Together they joined what was then called an Ambulance Company. Today we would call them corpsmen and emergency medical technicians. Near the end of 1918, after 18 months of battle, the armistice came, war ended and after serving in the occupational force, by steamship they headed home.
While they were gone to war their school had become a four-year college. It was the summer of 1920. They were what we would today call non-traditional students. Emmett Ellis, their leader, was 29. These were not starry-eyed children. They were veterans who had met death face to face. Even so, they did not stare death down, for that is impossible. Rather, they fully realized the essence of a life worth living, a life that manifests itself in caring, one for the other.

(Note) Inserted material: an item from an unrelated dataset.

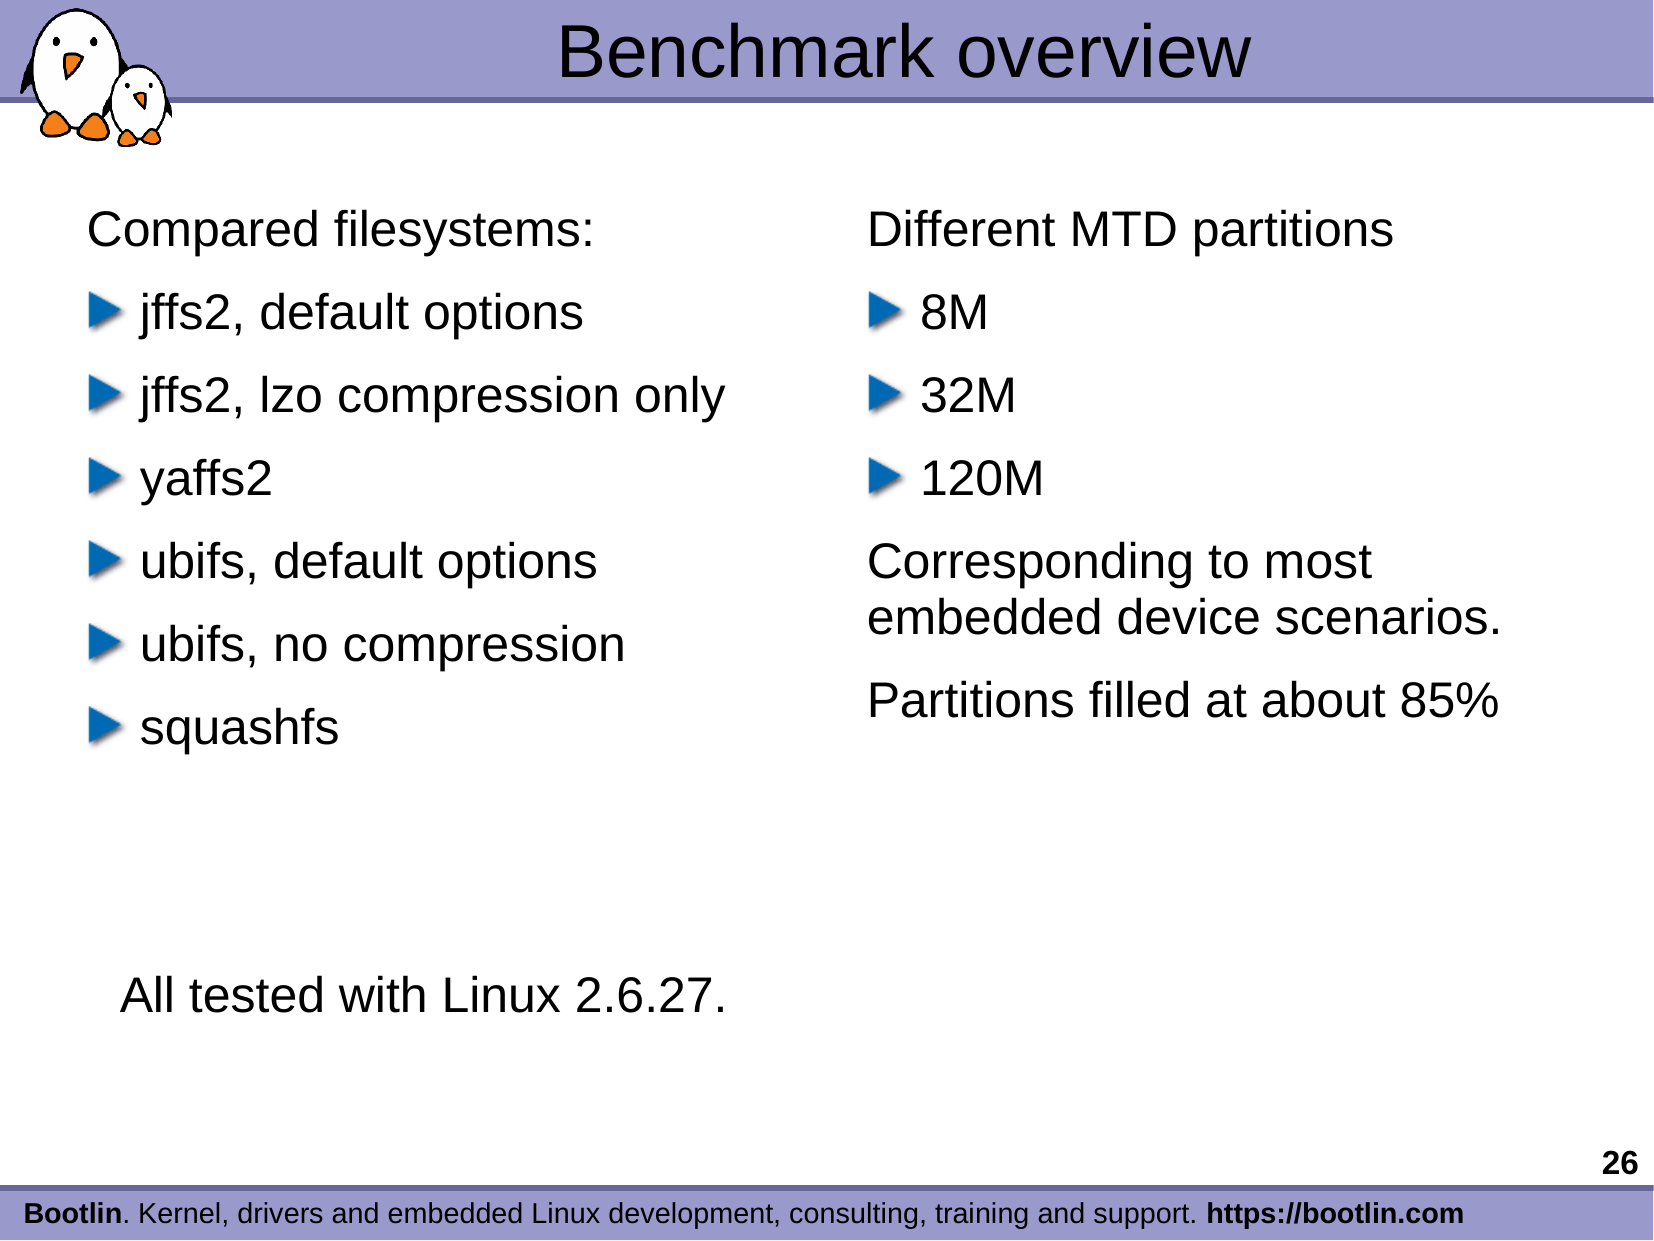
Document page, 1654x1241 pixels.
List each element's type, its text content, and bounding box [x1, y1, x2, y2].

They were determined to make the bonds of brotherhood expressed in the trenches of WWI manifest in the bonds of brotherhood expressed in the enlightenment of a liberal arts education. They were, these founders of Sigma Tau Gamma, hopeful people.
Thus, Sigma Tau Gamma began, on a warm summer day in a rooming house at 101 Ming Street, just blocks from a humble school dedicated as they were to the pursuit of the American dream.
Nothing has changed. Sigma Tau Gamma still values brotherhood, a liberal arts education, the pursuit of knowledge and the pursuit of the American dream for every member. And, we believe that those values apply to everyone. Sigma Tau Gamma does not discriminate. It was the first multi-racial fraternity.
You will find in Sigma Tau Gamma the values and traditions about which you can be proud.